We explore various methods to account for the number of batches of a particular task. On one hand, we explicitly define an integer variable that corresponds to the number of batches. On the other hand, we use the equivalence between general-integer and binary-integer programming to implicitly define such a number. For the latter, we also explore branching schemes for special-ordered sets (SOS) and formulations with logarithmic number of binary variables and/or constraints that have been recently proved to improve the computational performance of general disjunctive formulations [1].

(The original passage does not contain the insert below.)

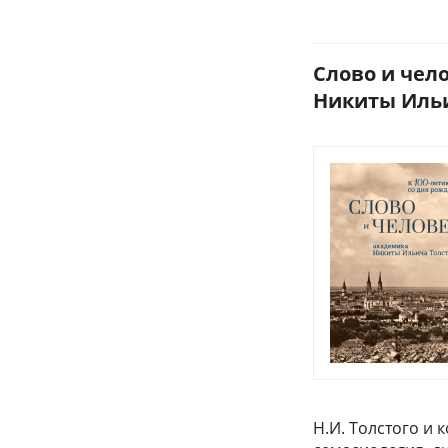
Слово и чел
Никиты Ильич
Н.И. Толстого и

This study includes different types of time-indexed models. Primarily we apply the proposed reformulations to both discrete-time and continuous-time models and compare their computational performance. In order to define the number of batches of a given task, the former uses the standard assignment binary variable, whereas for the latter we introduce variants of each method, depending on the whether the binary variable assigns the starting or the end of a task. We also explore a third variant that uses the two types of binary variables simultaneously and show that it introduces significant enhancements over the individual variables.

We test the proposed reformulations using a large collection of instances that include different models, objective functions, networks, and problem features. For the continuous-time framework we use the models developed by Maravelias and Grossmann [2], Sundaramoorthy and Karimi [3] and Gimenez et al. [4], whereas for the discrete-time representation we use the model proposed by Shah et al. [5]. We evaluate the performance of the proposed methods/variants when used in makespan and cost minimization as well as in profit and sales maximization. We present several networks that vary in complexity and size. We include different horizon values and discuss different problem features; in particular, we study variable processing times for the continuous-time models. Our methodologies can readily be extended to other type of models and to include other features that appear in chemical production scheduling.

The proposed reformulations have the advantage of keeping the relative size of the MIP model (variables and constraints), while drastically improving the computational efficiency. For continuous time formulations we obtain an average factor of two for the reduction in computational time, with some instances exhibiting one to two orders of magnitude in speed-up. For discrete-time formulations the results are even more dramatic, with an average improvement of two orders of magnitude in solution time, with some instances achieving reductions of up to four orders of magnitude. The overall percentage of instances solved to optimality is increased and the optimality gap is also decreased for the instances that are not solved within the time limit.

References

[1] Vielma, J.; Nemhauser, G., Modeling disjunctive constraints with a logarithmic number of binary variables and constraints. Math. Program. 2011, 128, 49-72.

[2] Maravelias, C.T.; Grosmann, I., New General Continuous-Time State-Task Network Formulation for Short-Term Scheduling of Multipurpose Batch Plants. Ind. Eng. Chem. Res. 2003, 42, 3056-3074.

[3] Sundaramoorthy, A.; Karimi, I., A simpler better slot-based continuous-time formulation for short-term scheduling in multipurpose batch plants. Chem. Eng. Sci. 2005, 60, 2679-2702.

[4] Gimenez, D.; Henning, G.; Maravelias, C.T., A novel network-based continuous-time representation for process scheduling: Part I. Main concepts and mathematical formulation. Comput. Chem. Eng. 2009, 1511-1528.

[5] Shah, N.; Pantelides, C.; Sargent, R., A general algorithm for short-term scheduling of batch operations –II; computational issues. Comput. Chem. Eng. 1993, 17(2), 229-244.